**WHAT TO WORK ON:** Every line in the listing below from the one with "donut: none [361,356,453,401]" through the one with "apple: none [282,435,321,474]" is to be reproduced exactly, both ends included; leave out the rest.

'''

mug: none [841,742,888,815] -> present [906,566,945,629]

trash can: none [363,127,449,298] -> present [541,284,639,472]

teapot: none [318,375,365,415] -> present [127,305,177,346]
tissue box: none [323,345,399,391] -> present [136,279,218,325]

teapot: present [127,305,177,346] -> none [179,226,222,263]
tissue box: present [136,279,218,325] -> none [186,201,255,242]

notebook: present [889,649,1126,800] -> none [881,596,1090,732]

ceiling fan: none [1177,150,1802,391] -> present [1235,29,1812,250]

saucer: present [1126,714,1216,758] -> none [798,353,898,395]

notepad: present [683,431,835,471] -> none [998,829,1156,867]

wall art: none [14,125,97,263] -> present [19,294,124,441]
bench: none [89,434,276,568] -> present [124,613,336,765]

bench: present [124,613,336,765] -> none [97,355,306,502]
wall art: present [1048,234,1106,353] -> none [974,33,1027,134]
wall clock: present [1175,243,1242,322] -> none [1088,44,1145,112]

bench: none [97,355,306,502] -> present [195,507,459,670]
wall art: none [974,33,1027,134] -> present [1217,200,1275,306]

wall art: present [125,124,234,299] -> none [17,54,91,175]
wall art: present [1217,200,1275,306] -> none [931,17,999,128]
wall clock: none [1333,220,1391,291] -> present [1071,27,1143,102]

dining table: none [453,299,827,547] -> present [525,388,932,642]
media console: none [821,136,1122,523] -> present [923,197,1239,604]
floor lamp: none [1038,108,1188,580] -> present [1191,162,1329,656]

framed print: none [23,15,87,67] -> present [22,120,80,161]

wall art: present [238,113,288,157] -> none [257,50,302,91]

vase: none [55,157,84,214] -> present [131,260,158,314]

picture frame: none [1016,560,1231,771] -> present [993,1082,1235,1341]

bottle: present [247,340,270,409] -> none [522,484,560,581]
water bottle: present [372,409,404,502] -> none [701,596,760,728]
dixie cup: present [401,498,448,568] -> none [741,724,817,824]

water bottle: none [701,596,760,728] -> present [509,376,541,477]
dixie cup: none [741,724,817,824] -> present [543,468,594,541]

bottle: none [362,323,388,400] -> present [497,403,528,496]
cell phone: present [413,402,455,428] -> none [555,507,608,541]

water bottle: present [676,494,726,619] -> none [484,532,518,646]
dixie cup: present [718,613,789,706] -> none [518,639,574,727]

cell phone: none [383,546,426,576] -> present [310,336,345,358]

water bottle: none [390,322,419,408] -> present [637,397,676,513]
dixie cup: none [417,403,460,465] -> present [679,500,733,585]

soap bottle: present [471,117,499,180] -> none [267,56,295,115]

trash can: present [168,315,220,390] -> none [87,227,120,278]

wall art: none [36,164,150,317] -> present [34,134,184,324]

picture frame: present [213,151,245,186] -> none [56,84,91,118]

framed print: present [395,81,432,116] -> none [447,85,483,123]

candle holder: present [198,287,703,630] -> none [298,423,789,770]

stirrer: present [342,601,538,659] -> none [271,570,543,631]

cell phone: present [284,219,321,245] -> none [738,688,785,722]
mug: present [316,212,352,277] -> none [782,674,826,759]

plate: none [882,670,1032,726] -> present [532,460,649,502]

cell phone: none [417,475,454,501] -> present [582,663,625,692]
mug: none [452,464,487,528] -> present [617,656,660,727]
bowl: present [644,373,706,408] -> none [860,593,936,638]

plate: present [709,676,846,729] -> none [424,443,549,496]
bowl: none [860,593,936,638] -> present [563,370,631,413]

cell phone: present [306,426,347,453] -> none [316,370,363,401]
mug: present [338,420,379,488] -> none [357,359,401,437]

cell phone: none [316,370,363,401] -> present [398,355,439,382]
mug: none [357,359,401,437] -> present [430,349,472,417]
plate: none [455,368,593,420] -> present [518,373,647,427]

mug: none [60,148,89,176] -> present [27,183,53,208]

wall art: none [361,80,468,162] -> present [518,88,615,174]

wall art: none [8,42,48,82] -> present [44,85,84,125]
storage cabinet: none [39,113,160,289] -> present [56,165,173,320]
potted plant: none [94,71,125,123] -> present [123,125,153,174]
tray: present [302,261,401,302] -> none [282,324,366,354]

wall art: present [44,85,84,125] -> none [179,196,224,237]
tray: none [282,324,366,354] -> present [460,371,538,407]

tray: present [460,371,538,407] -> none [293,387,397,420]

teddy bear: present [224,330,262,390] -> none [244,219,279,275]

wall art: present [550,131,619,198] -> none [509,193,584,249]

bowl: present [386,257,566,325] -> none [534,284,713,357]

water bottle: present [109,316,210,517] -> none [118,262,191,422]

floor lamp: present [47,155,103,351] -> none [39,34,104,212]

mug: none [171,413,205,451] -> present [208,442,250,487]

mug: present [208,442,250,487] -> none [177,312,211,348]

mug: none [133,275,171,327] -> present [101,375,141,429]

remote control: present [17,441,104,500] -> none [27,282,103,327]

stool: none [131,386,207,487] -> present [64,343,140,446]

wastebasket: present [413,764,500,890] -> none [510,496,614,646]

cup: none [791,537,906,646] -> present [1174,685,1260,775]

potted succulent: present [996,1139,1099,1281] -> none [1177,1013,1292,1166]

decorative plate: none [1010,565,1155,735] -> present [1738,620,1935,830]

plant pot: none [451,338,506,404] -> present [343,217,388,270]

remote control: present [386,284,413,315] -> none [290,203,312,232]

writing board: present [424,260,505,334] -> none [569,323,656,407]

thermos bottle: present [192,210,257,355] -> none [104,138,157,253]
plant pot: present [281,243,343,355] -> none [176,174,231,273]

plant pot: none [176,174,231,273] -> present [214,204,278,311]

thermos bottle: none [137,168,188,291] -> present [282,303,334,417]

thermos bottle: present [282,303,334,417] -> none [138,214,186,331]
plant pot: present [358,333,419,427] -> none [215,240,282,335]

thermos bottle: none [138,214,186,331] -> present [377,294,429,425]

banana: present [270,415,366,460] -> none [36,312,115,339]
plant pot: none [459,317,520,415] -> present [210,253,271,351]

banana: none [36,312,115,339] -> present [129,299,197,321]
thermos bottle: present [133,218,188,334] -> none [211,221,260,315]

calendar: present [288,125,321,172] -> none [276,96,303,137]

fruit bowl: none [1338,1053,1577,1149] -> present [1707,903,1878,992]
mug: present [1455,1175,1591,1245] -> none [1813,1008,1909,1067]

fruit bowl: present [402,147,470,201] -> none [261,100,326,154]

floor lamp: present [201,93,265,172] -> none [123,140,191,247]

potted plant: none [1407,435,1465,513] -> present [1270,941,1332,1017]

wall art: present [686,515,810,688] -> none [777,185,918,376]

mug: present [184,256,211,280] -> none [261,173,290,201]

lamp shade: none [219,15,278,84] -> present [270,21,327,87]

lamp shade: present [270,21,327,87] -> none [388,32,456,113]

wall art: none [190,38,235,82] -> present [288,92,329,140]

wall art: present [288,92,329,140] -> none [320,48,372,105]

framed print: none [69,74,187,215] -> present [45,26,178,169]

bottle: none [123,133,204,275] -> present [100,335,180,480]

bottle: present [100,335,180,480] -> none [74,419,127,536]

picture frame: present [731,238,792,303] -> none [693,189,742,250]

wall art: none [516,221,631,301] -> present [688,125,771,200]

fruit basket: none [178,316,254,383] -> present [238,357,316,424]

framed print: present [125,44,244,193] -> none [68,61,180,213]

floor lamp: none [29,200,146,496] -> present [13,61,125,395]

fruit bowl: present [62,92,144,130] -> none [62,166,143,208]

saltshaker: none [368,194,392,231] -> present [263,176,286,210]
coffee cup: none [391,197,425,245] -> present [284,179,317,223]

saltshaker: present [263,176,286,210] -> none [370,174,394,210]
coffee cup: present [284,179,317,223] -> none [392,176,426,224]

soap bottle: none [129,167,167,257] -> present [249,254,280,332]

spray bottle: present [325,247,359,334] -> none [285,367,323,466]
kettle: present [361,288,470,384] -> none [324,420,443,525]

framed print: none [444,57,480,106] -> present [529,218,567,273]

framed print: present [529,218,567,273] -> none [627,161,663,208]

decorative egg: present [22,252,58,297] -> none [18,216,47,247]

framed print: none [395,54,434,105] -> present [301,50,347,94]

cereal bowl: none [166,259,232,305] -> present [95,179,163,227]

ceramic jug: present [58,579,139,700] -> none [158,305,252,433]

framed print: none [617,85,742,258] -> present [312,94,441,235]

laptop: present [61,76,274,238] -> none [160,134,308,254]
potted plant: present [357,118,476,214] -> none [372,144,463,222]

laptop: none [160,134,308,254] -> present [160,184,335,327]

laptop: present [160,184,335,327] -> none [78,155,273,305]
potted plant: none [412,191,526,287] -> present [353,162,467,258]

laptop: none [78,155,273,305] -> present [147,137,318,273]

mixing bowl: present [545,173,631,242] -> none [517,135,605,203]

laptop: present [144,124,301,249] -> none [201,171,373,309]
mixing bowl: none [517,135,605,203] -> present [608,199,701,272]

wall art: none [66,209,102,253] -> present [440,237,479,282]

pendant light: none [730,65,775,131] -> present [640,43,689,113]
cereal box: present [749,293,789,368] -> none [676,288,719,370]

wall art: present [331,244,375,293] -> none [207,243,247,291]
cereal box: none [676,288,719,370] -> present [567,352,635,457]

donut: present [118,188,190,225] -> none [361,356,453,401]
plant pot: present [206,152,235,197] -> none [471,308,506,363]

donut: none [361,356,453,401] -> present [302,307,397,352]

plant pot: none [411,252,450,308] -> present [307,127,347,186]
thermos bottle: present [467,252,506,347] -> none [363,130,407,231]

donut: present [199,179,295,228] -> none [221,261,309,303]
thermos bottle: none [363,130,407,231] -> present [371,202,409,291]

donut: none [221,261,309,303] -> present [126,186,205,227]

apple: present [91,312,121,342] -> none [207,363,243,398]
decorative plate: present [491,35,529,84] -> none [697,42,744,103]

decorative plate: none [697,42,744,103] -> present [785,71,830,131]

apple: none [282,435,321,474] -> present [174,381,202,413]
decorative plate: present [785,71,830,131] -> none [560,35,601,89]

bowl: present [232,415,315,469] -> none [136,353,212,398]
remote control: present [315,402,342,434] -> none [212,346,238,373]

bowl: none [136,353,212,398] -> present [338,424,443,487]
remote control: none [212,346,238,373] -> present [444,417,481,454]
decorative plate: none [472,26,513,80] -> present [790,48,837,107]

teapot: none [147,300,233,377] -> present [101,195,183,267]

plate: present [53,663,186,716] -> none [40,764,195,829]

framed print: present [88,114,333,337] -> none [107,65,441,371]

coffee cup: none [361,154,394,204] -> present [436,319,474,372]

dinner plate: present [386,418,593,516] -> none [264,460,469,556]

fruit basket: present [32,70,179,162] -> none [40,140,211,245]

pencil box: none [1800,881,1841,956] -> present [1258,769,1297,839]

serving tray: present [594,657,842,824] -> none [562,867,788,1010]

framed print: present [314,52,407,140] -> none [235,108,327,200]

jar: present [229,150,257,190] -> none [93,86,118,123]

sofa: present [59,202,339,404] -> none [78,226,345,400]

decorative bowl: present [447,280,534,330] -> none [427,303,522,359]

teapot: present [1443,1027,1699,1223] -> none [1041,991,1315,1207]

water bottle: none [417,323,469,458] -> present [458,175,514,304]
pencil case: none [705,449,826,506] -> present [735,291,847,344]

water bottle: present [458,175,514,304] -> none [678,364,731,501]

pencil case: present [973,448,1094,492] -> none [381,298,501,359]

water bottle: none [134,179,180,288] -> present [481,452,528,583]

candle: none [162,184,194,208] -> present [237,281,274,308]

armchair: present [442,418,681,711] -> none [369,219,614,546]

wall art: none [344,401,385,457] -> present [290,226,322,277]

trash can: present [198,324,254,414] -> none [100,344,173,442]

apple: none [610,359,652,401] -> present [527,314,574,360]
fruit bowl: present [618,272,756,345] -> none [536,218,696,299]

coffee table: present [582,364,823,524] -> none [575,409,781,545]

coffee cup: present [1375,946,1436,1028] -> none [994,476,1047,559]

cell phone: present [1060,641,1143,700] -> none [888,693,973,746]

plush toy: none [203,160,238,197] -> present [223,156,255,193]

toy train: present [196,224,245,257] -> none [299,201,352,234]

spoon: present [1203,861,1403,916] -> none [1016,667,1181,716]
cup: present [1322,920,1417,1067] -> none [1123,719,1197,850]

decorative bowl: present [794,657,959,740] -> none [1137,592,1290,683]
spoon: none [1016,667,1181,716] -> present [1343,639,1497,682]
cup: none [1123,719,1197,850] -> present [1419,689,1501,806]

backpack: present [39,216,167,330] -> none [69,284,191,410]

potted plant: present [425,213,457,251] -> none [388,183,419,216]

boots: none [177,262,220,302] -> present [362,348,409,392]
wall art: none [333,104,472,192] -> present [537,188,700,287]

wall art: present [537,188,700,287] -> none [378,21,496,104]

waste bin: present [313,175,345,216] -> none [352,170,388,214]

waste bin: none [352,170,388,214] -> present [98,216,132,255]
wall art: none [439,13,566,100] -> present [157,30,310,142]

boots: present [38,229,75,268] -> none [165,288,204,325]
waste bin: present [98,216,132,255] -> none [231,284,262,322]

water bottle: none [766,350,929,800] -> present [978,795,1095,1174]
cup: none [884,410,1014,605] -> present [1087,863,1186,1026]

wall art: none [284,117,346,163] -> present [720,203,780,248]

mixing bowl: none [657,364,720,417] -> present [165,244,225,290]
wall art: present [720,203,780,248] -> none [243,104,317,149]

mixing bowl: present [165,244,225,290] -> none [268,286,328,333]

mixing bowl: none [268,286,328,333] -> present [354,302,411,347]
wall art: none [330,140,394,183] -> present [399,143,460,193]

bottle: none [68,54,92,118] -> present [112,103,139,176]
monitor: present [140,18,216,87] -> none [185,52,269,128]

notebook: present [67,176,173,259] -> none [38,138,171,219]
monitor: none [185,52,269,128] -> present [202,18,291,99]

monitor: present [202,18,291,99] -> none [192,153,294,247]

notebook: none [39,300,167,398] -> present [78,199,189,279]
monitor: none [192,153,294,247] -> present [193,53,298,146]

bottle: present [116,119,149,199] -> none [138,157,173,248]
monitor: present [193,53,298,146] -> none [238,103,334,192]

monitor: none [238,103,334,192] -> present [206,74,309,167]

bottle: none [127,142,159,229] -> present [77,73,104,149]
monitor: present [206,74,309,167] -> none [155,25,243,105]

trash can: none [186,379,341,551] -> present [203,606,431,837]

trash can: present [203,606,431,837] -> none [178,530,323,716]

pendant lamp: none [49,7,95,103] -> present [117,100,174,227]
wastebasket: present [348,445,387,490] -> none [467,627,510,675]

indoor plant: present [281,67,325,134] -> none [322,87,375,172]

'''

**OUTPUT FOR THIS TASK:**
donut: none [361,356,453,401] -> present [302,307,397,352]

plant pot: none [411,252,450,308] -> present [307,127,347,186]
thermos bottle: present [467,252,506,347] -> none [363,130,407,231]

donut: present [199,179,295,228] -> none [221,261,309,303]
thermos bottle: none [363,130,407,231] -> present [371,202,409,291]

donut: none [221,261,309,303] -> present [126,186,205,227]

apple: present [91,312,121,342] -> none [207,363,243,398]
decorative plate: present [491,35,529,84] -> none [697,42,744,103]

decorative plate: none [697,42,744,103] -> present [785,71,830,131]

apple: none [282,435,321,474] -> present [174,381,202,413]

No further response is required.